# poly cutting edges



## trying to make (Dec 18, 2004)

never used a poly cutting edge,however I have 170 concrete driveways to plow.No steel blades are allowed to be dropped on them.so my choices are poly or rubber.want to go with poly.but only know 1 place that sells them.AND THAT IS RUBBER CAL.I know other people make em,where do you all get yopurs how thick do you suggest I get.by the way I have a brand new 8 ft boss with full mold bar tilt mounted on a 87 k-5 blazer.Any help will be appreciated thanks all


----------



## The Boss (Oct 22, 2003)

Big Nate sells the rubber edges.


----------



## Tarkus (Nov 19, 2004)

The Boss said:


> Big Nate sells the rubber edges.


I would go poly for more scraping power and better life too. Rubber is marginal at best.


----------



## wls (Aug 17, 2003)

who sells the poly on here? Is it also called urethane?


----------



## Tarkus (Nov 19, 2004)

They have some here for Western and Meyer

http://www.angelos-supplies.com


----------



## trying to make (Dec 18, 2004)

thanks for any and all input.I just ordered 1 through Dino.price was cheaper for his 1 and a half inch thick edge over an inch thich edge that I was looking at.the other place was not abel to ship it until after new years,Dino said he would ship it tommorow.looking forward to receiving it.I f you read this Dino thanks for all the info. Just trying to make a buck


----------



## trying to make (Dec 18, 2004)

today is december 22,04.received my cutting edge a day early.will isstall on sunday.hope we get snow soon.


----------



## wls (Aug 17, 2003)

trying to make said:


> thanks for any and all input.I just ordered 1 through Dino.price was cheaper for his 1 and a half inch thick edge over an inch thich edge that I was looking at.the other place was not abel to ship it until after new years,Dino said he would ship it tommorow.looking forward to receiving it.I f you read this Dino thanks for all the info.  Just trying to make a buck


do you have a web address to the place where you got your edge.


----------



## trying to make (Dec 18, 2004)

no I dont.however I have a phone #.860-608-1842. ask 4 Dino.i got mine in 3 days.My edge came with no holes drilled and 9 foot long.Easy to cut easy to drill.1 and a half inches thick and a lot cheaper than 1 inch thick edges I found on the internet.


----------



## gpin (Dec 5, 2003)

Trying to make: I have heard conficting reports on U edges.
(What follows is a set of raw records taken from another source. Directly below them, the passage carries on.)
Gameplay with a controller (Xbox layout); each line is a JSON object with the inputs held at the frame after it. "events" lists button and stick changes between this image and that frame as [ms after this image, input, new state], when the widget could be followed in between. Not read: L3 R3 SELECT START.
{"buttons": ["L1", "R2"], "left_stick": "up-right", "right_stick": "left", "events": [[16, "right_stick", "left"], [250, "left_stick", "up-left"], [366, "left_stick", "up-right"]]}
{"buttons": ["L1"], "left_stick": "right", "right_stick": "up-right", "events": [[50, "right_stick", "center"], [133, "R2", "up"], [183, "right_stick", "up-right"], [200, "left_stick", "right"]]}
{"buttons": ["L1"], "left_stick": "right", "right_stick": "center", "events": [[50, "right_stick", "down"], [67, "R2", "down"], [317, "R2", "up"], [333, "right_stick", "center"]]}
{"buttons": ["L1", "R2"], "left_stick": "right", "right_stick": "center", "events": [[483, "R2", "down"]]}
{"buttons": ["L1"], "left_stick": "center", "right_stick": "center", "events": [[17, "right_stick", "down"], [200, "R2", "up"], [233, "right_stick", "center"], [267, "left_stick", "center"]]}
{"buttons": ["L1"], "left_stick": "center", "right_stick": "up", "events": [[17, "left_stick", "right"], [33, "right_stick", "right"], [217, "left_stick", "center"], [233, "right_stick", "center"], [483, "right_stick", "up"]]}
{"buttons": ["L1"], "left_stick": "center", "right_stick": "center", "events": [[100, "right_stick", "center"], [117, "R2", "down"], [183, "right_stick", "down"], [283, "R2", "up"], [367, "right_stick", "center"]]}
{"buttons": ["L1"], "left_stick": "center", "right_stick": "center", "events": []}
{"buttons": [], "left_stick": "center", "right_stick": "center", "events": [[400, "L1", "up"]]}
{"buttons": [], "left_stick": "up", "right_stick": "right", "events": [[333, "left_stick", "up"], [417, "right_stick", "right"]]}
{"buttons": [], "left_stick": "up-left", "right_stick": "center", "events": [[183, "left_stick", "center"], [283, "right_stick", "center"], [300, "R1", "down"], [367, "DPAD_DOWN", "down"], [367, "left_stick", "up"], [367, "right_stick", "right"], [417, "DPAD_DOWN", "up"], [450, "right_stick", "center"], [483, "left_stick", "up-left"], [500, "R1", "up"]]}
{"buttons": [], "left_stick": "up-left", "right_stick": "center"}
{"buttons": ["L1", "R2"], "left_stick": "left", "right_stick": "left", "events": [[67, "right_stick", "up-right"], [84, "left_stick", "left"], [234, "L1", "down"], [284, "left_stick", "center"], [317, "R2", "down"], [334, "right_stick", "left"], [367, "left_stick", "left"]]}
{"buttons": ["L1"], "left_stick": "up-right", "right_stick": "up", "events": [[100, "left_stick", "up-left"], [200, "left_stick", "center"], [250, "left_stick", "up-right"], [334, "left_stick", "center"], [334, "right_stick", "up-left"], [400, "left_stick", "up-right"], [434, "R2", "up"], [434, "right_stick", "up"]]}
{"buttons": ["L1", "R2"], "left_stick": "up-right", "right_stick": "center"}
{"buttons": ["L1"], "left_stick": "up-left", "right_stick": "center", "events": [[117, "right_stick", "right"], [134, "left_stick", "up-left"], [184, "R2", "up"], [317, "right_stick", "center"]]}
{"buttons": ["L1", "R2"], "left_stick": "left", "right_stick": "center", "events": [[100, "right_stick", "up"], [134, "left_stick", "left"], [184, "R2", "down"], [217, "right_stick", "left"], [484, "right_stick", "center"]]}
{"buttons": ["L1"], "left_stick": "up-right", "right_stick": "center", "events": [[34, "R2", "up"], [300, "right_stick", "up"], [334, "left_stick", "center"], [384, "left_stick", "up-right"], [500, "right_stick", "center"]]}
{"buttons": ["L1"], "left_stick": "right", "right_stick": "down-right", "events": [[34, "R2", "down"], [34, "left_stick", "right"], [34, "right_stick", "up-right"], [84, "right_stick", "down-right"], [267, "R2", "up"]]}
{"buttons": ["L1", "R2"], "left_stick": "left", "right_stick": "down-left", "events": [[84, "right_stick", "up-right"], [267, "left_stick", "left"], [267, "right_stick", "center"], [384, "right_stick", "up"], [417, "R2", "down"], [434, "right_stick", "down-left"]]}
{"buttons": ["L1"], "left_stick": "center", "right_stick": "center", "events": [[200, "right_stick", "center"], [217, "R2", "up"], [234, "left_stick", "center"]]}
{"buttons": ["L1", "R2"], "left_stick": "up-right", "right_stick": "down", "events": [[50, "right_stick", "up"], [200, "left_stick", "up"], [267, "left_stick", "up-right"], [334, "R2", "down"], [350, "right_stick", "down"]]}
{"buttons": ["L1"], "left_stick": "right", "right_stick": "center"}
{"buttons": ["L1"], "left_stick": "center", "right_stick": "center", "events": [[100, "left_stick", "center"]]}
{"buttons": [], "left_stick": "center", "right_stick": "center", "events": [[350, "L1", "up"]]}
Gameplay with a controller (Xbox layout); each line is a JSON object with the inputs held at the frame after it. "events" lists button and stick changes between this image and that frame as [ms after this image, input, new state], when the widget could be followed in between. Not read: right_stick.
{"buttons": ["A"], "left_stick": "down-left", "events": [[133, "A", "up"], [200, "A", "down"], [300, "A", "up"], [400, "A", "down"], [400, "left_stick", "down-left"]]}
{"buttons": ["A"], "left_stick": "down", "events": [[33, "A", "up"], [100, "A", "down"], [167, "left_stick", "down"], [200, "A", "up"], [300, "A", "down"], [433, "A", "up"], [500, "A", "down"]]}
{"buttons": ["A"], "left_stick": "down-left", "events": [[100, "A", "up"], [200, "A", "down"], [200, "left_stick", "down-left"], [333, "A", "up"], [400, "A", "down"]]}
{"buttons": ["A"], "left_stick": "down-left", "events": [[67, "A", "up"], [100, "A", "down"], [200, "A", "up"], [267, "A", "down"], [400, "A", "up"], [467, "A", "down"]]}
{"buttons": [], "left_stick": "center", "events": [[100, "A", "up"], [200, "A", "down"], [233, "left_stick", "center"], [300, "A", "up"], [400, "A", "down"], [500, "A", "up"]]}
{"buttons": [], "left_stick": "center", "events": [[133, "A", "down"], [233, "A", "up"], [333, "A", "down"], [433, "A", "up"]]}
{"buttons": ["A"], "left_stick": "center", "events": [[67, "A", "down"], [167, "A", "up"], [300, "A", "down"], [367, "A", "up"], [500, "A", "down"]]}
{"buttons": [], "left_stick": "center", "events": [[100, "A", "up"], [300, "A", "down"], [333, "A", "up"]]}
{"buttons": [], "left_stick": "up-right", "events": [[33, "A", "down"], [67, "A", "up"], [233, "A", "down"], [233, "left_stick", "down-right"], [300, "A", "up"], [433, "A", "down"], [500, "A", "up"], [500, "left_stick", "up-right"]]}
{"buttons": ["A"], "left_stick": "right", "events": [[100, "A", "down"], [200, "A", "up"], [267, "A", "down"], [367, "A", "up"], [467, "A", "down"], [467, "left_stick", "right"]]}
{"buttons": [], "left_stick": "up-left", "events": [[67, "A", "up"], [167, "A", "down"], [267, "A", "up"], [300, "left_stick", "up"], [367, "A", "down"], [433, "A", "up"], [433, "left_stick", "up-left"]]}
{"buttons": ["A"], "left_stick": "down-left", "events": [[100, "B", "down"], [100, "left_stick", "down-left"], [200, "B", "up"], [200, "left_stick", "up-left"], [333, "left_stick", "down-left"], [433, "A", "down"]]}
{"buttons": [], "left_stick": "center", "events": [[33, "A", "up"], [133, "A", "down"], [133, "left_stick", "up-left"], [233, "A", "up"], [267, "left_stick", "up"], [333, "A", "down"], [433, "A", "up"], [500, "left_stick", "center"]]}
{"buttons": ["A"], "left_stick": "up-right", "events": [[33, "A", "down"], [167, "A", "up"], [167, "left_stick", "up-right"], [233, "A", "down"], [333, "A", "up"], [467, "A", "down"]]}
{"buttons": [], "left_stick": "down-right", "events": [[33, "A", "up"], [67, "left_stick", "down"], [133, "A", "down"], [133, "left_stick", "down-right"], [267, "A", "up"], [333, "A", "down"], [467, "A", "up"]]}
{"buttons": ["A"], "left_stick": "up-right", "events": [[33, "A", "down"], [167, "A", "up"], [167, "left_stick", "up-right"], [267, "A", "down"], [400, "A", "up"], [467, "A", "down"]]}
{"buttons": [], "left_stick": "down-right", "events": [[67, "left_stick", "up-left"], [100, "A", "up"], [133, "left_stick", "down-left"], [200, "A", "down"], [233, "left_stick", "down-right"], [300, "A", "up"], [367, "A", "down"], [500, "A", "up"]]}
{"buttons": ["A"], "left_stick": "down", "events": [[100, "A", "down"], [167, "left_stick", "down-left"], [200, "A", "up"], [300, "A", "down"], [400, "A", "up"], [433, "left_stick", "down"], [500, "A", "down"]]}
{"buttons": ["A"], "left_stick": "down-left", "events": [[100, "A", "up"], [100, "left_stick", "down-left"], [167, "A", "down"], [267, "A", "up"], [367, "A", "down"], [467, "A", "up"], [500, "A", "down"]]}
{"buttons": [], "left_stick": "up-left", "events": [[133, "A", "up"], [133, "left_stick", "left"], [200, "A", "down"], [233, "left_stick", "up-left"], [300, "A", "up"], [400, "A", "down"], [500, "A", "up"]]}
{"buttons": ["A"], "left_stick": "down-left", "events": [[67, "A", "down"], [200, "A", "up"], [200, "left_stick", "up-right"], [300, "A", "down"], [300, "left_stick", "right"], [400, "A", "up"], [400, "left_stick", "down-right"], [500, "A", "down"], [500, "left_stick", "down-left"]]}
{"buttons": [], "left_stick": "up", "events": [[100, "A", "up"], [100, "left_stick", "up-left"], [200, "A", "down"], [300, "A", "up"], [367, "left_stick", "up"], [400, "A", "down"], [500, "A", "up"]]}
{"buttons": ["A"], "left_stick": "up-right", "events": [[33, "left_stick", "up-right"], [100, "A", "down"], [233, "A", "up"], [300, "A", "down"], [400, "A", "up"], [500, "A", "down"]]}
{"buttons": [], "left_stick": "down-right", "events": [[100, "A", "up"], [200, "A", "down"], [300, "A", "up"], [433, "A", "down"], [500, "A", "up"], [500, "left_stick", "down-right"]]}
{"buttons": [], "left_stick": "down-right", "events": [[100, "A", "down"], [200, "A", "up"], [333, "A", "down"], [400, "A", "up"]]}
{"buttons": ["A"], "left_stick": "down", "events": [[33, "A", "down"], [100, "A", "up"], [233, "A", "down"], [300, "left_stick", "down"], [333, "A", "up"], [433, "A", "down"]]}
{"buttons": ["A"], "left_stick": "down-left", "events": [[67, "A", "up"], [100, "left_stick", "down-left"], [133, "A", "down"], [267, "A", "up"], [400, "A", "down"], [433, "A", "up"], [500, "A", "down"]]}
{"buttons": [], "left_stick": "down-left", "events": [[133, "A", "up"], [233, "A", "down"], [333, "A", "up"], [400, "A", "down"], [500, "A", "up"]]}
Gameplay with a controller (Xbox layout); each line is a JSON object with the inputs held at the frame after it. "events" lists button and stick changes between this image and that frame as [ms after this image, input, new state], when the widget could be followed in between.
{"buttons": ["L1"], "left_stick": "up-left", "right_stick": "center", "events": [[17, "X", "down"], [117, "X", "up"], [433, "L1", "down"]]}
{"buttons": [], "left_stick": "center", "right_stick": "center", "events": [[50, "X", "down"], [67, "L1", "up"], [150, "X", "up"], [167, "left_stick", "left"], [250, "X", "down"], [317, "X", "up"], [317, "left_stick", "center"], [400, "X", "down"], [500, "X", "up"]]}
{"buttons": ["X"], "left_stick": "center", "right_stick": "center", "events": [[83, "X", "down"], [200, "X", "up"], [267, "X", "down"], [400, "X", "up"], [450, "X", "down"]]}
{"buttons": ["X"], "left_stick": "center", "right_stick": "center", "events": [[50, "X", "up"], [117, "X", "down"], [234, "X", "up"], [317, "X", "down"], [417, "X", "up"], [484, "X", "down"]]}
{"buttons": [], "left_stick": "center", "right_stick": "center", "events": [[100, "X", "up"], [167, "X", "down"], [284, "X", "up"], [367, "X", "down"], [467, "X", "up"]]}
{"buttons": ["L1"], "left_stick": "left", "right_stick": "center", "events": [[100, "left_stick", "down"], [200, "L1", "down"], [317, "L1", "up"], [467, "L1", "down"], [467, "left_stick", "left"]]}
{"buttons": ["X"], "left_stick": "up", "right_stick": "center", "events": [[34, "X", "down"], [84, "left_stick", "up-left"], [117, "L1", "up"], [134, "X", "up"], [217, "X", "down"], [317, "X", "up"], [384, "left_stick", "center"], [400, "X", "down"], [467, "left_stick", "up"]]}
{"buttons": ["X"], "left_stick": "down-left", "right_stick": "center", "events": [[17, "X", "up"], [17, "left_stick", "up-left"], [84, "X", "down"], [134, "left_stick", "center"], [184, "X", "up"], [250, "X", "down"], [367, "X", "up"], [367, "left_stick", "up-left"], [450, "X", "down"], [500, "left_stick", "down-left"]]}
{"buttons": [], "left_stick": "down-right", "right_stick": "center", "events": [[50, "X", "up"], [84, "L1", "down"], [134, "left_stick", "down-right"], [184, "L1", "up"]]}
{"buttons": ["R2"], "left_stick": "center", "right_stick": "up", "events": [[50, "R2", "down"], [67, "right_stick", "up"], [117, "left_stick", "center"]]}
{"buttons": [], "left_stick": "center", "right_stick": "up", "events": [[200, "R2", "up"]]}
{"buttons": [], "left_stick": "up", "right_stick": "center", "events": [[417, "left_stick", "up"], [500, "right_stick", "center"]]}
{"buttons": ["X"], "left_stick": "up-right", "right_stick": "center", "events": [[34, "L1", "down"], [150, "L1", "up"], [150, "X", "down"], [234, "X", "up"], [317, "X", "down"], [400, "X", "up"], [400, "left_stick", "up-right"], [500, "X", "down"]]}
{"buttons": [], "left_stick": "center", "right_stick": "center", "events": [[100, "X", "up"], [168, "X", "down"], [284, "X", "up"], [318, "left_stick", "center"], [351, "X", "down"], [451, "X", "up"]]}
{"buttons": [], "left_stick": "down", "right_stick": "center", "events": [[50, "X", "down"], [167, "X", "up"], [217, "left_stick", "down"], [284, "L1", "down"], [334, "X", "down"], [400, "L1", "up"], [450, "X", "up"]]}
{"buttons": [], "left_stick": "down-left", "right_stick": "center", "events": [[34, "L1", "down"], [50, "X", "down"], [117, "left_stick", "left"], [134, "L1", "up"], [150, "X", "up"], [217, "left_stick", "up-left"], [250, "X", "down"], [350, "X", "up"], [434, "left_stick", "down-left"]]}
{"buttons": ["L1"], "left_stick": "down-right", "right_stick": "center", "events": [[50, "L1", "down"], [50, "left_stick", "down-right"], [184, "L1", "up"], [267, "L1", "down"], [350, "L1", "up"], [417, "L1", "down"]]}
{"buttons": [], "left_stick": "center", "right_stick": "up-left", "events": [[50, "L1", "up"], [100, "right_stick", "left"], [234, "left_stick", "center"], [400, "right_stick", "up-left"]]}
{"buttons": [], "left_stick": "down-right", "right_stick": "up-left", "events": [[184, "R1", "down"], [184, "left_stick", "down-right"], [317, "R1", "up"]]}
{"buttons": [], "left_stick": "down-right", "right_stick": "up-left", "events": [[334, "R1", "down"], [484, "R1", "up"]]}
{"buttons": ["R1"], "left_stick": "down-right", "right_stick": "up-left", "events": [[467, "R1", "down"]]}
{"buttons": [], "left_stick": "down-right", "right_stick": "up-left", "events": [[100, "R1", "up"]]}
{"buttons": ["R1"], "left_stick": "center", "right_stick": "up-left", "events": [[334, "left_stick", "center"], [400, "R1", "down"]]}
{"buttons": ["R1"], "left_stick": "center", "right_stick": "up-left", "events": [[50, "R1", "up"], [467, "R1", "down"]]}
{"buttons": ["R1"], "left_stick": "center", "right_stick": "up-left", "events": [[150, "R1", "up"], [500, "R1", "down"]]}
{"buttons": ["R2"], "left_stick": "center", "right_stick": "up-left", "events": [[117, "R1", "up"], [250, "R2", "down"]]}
I hear they are great on virgin snow but are not effective if someone drives over the snow befor you plow. I was considering using as I have a couple areas of pavers but the lots are large commercial lots and I mostly concerned about moving as much snow as cleanly as possible. Let me know how your edge works. Also if you can backdrag with it. Thanks.


----------



## trying to make (Dec 18, 2004)

the poly edge is not working at all where I live.either is the steel edge.putting a wooden edge on will work just as well since we are not getting any snow or paydays.


----------



## trying to make (Dec 18, 2004)

Man this wooden edge is working great.Not a drop of snow on any of my properties.will make to fit any plow.put orders in quick sure there will be a lot of calls dont want yours on back order.
Man I am bored. (1 800 wood bla).


----------